Elario alzó apenas las manos encadenadas.
—De estas piedras, de sus ídolos. De las mentiras de los sacerdotes y de sus plegarias fingidas, que solo sirven para enriquecerse con el oro vacío. Solo hay un Dios, Kaira… y no habita en este templo.
Ella se estremeció. ¿Cómo conocía su nombre? Pensó en hechicerías, en artes secretas, en fuerzas invisibles capaces de atravesar muros y cadenas. Por primera vez comprendió que aquella celda no era la única prisión: existían mundos dentro de otros, y este era solo una de esas cajas, la apenas visible.
—Hace mucho —continuó el senador— vino a estas tierras un profeta. Hablaba en metáforas oscuras que cautivaron al pueblo. Predicaba un mundo por venir, un orden nuevo que daría consuelo a los que habían sufrido en vano. Su infancia fue una cosecha de dolores y frustraciones; decía haber aprendido todo de su madre, una prostituta de origen incierto. Tal vez por eso sintió un natural apego por los humillados y los ofendidos.
Kaira olvidó por un instante las cadenas que atenazaban sus miembros y escuchó el relato.
—El profeta recorrió muchas regiones —prosiguió Elario— y en pocos meses reunió numerosos seguidores. Murió asesinado por designio de los sacerdotes de la antigua religión, que vieron en él un enemigo del orden establecido. Con el tiempo, sus ideas se convirtieron en las oficiales: la doctrina que hoy nos oprime a ambos. Lo que había nacido como revelación terminó en dogma, protegido por premios y castigos injustos, donde la tortura tenía su sitio.
El senador bajó la voz.
—El tiempo es un ciclo perpetuo de historias y de dolores.

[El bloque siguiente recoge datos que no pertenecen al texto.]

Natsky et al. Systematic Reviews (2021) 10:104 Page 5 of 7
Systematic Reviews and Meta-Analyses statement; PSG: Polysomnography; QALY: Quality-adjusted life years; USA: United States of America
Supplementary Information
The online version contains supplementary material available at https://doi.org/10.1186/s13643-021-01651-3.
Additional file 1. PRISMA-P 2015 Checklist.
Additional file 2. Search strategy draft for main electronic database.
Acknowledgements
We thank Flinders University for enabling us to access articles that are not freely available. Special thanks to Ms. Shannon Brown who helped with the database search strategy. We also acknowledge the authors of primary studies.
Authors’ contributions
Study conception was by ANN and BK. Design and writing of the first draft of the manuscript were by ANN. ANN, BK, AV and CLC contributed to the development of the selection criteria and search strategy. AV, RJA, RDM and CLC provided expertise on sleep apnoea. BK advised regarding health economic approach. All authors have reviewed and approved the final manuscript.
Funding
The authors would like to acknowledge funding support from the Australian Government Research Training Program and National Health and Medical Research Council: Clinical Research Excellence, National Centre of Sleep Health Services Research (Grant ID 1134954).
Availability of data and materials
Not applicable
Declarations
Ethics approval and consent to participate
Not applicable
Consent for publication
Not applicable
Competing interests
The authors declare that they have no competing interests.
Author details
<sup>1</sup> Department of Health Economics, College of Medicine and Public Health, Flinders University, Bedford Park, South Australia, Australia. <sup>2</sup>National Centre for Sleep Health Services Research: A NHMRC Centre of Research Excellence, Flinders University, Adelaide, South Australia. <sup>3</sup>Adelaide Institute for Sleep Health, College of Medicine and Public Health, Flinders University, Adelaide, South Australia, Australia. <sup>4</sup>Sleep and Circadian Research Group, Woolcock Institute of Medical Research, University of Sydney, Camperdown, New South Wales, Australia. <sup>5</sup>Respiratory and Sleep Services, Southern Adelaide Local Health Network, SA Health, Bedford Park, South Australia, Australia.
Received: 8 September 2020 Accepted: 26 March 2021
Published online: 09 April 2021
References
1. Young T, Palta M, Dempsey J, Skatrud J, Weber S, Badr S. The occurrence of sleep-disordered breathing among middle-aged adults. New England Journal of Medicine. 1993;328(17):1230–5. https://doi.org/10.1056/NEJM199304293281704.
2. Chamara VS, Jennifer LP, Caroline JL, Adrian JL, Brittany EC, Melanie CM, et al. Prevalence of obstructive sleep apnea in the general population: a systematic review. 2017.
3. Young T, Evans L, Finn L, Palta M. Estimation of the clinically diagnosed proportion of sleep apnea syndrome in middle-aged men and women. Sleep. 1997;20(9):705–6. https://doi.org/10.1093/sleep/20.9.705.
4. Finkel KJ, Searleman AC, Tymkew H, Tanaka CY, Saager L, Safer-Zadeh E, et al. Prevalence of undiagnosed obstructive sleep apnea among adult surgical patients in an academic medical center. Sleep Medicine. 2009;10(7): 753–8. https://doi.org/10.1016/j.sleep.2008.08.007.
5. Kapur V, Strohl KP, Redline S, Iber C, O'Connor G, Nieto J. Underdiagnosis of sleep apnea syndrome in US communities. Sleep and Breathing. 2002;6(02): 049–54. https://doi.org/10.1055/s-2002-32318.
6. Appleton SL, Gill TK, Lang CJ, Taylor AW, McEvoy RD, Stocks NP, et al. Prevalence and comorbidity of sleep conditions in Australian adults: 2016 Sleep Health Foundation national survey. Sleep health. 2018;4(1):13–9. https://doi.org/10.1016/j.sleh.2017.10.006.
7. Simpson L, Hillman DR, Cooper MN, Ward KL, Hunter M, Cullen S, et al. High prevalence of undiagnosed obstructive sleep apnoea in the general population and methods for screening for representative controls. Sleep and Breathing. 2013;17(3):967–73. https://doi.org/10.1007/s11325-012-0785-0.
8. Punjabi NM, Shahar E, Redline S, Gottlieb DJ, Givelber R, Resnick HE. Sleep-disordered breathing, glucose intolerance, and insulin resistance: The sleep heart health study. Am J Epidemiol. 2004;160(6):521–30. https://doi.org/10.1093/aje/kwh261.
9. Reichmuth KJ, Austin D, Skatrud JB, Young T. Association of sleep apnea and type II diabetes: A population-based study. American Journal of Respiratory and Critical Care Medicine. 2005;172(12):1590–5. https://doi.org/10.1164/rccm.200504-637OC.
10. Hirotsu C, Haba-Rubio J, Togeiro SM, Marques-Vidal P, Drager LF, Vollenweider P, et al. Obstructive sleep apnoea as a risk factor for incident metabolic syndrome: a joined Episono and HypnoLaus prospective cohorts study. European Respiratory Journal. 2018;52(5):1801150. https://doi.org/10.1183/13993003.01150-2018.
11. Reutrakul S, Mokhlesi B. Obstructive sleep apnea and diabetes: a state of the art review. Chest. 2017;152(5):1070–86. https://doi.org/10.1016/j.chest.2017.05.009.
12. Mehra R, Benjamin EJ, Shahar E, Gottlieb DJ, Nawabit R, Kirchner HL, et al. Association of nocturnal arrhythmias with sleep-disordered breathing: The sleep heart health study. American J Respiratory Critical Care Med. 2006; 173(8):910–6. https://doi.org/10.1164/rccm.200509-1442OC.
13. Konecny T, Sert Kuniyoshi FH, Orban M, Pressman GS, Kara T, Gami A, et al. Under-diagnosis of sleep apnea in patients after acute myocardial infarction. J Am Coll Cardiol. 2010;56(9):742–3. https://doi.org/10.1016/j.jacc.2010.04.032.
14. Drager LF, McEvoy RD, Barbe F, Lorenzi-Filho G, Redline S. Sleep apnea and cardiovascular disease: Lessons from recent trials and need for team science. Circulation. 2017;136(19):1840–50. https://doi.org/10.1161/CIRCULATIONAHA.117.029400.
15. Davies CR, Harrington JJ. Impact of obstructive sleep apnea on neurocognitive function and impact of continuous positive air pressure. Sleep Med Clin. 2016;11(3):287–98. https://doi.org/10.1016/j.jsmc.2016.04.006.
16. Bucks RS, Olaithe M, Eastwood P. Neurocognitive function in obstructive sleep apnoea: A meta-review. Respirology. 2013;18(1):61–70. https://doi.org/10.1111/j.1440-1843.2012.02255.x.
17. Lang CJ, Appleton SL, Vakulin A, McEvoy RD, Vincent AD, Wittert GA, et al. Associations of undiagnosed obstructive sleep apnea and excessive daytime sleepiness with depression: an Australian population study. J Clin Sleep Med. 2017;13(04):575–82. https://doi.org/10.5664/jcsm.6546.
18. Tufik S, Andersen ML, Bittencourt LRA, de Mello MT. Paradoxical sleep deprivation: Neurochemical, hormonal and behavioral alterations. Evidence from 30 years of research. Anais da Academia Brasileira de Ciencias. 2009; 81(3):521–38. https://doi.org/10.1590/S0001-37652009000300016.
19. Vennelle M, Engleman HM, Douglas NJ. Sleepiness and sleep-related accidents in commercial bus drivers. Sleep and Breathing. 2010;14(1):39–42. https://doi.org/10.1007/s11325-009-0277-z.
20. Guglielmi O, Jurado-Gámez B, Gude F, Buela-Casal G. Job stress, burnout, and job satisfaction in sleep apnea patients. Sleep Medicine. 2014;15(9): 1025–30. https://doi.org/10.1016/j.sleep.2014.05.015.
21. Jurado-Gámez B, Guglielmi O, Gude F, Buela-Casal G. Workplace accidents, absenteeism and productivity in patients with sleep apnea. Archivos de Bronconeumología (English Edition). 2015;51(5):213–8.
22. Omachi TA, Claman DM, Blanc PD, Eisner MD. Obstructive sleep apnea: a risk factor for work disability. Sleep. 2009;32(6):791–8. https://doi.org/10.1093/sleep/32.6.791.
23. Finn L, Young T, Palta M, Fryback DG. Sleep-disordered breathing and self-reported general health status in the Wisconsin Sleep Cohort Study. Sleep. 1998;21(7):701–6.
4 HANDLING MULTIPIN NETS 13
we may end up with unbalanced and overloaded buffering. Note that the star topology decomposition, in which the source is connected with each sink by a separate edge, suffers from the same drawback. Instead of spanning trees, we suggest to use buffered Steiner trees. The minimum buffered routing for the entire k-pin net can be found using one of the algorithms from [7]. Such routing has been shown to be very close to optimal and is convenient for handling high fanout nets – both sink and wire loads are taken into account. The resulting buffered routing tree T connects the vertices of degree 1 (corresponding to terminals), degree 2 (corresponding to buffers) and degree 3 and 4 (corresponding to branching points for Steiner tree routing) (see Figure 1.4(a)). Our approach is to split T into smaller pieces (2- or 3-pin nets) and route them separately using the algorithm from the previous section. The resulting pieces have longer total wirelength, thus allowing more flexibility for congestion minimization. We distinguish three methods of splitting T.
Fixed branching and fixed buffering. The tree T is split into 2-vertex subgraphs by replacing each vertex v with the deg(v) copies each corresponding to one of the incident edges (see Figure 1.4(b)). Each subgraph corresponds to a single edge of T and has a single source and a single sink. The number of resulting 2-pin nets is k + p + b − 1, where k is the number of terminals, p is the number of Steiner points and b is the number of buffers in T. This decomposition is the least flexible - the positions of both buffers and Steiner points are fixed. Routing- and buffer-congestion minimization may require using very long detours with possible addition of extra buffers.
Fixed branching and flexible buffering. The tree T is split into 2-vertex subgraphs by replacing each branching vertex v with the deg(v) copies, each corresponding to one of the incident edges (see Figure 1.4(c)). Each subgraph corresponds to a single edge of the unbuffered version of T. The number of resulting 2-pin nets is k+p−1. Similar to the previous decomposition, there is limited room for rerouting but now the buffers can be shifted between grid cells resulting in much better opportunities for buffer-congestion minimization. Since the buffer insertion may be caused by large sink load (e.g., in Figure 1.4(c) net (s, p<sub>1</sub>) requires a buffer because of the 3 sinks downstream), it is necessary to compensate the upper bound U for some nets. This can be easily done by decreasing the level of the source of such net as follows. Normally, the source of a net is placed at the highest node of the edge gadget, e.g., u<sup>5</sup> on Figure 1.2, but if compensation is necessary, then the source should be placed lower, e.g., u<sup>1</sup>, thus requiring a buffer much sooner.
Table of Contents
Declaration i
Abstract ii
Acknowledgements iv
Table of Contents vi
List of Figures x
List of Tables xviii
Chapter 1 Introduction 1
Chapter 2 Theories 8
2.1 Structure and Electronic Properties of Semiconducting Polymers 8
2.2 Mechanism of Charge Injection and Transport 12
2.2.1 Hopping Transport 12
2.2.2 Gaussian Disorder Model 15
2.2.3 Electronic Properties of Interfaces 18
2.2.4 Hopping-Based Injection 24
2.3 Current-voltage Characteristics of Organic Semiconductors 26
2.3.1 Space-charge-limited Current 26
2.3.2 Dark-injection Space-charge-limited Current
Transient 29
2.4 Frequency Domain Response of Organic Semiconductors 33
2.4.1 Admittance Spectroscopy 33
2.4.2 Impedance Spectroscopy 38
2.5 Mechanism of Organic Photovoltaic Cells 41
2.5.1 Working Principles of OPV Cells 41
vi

Donde hubo guerra, la habrá de nuevo. Donde floreció el amor, volverá a florecer y a marchitarse, dejando las semillas de otro. Es una ley del universo que nuestras mentes, prisioneras de conceptos y tradiciones, no pueden concebir.
—Tus palabras son extrañas —dijo Kaira—. Soy una mujer humilde y solo entiendo de cosas simples: el alimento, el techo. Tu sabiduría escapa a mi cabeza. Sin embargo, hay algo en ti que me atrae infinitamente.
Elario la miró con una expresión que parecía anticipar esas palabras.
—A veces conocemos las respuestas antes de formular las preguntas —murmuró. Guardó silencio un instante, midiendo el peso de lo que iba a decir—. Antes de morir, el profeta pidió ver a su madre.
El senador alzó la vista, como si contemplara algo en su interior.
—Era una mujer ya entrada en años; sus ojos guardaban el cansancio de muchas noches en vela.
Kaira sintió un malestar que le subía desde el estómago. Había algo en aquel relato que le producía una angustia profunda.
—¿Y su nombre? —preguntó.
—Ya lo sabes —respondió Elario—. No hace falta decirlo, ni cambiaría nuestra historia. El silencio los envolvió. Elario, al verla pálida, comprendió que no debía añadir más.
—No hay más tiempo que el que concebimos con nuestras mentes falibles. El universo es una masa informe, sin antes ni después. El hijo que has de concebir será tu carcelero.
Kaira, hija de un tiempo sin calendario y del color del cielo lejano de su tierra, cerró los ojos y apoyó la frente contra el muro. Comprendió que no siempre se castiga al que profana una religión, sino también al que la engendra.